De son côté, Marie-Josée Grondin, agente d’information de l’Agence de la santé et des services sociaux des Laurentides nous dit que l’agence reconnait que les besoins sont grands, à plusieurs niveaux. « L’Agence est sensible et à l’écoute des revendications du ROCL.»

«Une résolution était impossible à cause de l’ordre du jour, mais le CA s’est engagé à mandater l’administration de l’Agence à acheminer prochainement une lettre au ministère mentionnant le contenu des représentations du ROCL lors de cette rencontre, ainsi que leurs attentes, » explique madame Grondin.

«Le financement est en dessous du seuil; un montant additionnel de 11, 8 M$ serait nécessaire afin d’atteindre 85 % du budget de base requis selon le cadre de référence,» conclut-elle.

Aucun investissement significatif

Depuis 2008, il n’y a eu aucun investissement significatif pour rehausser le financement des organismes de la région, dénonce le ROCL.

« Actuellement nous fonctionnons avec des budgets de base établis en 1998. En 2013, nous ne pouvons plus supporter l’augmentation des demandes d’aide sans un financement adéquat qui reflète la hausse de l’affluence dans nos organismes» analyse Stéphanie Gaussirand, présidente du ROCL. «

Les membres des organismes sont déçus et en colère devant l’inaction de l’Agence à régler les manques à gagner selon leurs propres calculs.
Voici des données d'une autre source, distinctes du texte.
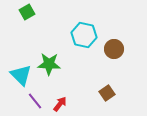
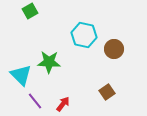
green square: moved 3 px right, 1 px up
green star: moved 2 px up
brown square: moved 1 px up
red arrow: moved 3 px right
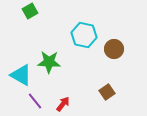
cyan triangle: rotated 15 degrees counterclockwise
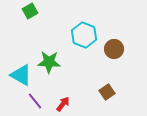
cyan hexagon: rotated 10 degrees clockwise
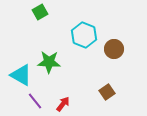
green square: moved 10 px right, 1 px down
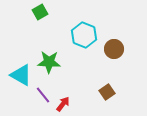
purple line: moved 8 px right, 6 px up
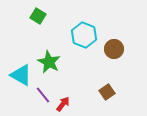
green square: moved 2 px left, 4 px down; rotated 28 degrees counterclockwise
green star: rotated 25 degrees clockwise
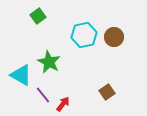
green square: rotated 21 degrees clockwise
cyan hexagon: rotated 25 degrees clockwise
brown circle: moved 12 px up
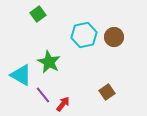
green square: moved 2 px up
Après cet accueil décevant du C. A. de l’Agence, nous allons poursuivre notre mobilisation régionale. Nous envisageons déjà des stratégies diversifiées pour mettre en lumière les impacts du sous-financement ».

Depuis quatre mois, l’ensemble des organismes communautaires du Québec se mobilise autour du thème «Je tiens à ma communauté, je soutiens le communautaire».

Pour la première étape de cette campagne de mobilisation des pétitions ont été recueillies et les députés de toute allégeance rencontrés. Des copies des quelque 3500 signatures amassées ont été remises symboliquement à l’Agence pour signifier que la population est partie prenante de cette grande action.